Wednesday, July 7, 2010

Los Angeles: An Immigrants' City

"Culture in Los Angeles is not indigenous, but rather an elaborate transmutation," Willard Huntington Wright once said. In his excellent book Southern California: An Island on the Land, Carey McWilliams elaborates on the multicultural background of Southern California, which he believes accounts for its commonplaceness -- referring to Garet Garrett, who wrote that "There is no Los Angeles face," and for whom the city was "the truest conceivable representation of the whole American face, urban, big town, little town, all together."

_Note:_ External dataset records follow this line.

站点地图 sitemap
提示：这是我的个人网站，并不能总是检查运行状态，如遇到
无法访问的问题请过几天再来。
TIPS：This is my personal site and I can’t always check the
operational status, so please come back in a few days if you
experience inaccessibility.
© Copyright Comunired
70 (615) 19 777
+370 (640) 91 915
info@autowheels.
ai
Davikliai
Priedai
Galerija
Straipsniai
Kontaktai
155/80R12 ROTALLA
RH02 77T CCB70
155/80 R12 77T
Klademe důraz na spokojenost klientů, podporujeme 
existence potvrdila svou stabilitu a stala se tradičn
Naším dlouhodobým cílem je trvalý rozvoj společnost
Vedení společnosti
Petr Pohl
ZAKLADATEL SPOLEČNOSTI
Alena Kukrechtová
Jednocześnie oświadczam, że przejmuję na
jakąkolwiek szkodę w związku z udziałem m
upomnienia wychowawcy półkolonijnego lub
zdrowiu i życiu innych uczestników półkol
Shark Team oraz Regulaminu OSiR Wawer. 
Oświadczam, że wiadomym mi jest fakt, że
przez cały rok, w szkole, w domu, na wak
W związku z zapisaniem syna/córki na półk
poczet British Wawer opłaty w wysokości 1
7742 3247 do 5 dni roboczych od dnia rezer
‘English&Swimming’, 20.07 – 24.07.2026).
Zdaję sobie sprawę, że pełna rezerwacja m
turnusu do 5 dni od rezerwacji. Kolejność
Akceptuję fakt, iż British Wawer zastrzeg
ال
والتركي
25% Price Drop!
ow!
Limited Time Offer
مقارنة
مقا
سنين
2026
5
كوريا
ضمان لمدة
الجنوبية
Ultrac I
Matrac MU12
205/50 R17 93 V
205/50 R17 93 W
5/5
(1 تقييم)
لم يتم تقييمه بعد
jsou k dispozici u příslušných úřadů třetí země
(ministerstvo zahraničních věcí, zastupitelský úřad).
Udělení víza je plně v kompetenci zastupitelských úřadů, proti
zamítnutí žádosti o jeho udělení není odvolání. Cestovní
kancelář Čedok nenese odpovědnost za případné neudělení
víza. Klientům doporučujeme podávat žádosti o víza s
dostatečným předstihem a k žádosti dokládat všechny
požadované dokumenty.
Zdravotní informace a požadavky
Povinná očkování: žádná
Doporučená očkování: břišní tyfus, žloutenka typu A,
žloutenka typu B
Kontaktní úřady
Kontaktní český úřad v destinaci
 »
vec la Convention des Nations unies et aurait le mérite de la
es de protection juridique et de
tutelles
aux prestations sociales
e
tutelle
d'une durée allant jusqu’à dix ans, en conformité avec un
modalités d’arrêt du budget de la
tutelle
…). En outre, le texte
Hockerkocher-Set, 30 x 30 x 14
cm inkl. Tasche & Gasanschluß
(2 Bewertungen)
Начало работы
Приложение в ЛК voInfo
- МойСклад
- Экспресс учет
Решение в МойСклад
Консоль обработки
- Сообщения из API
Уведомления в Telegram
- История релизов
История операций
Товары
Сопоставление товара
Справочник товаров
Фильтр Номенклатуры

Case in point: "In 1890, native-born Californians constituted 25% of the residents of Los Angeles," writes McWilliams. "In 1900, 27%; in 1920, 20%; and in 1930, 10%." Visiting L.A. in 1930, Garet Garrett noted that "You have to begin with the singular fact that in a population of a million and a quarter, every other person you see has been there less than five years. More than nine in every ten you see have been there less than fifteen years. Practically, therefore, the whole population is immigrant, with the slowly changing sense of home peculiar to non-indigenous life. The mind is first adjusted, then the conscious feelings; but for a long time -- for the rest of the immigrant's life perhaps -- there will be in the cells a memory of home that was elsewhere."

"While retaining a 'memory of home,' the newcomer in Southern California is not really an exile for he and his kind have always constituted a dominant majority of the population. In such a unique situation, the newcomer is generally able to find, somewhere in the vast recesses of Los Angeles, others of his kind."

Though McWilliams's book dates back to the 1940s, his quotes and remarks are still pertinent today, and explain that very unique nature of L.A. as an immigrant/expat haven. The online version of his book is available on Google.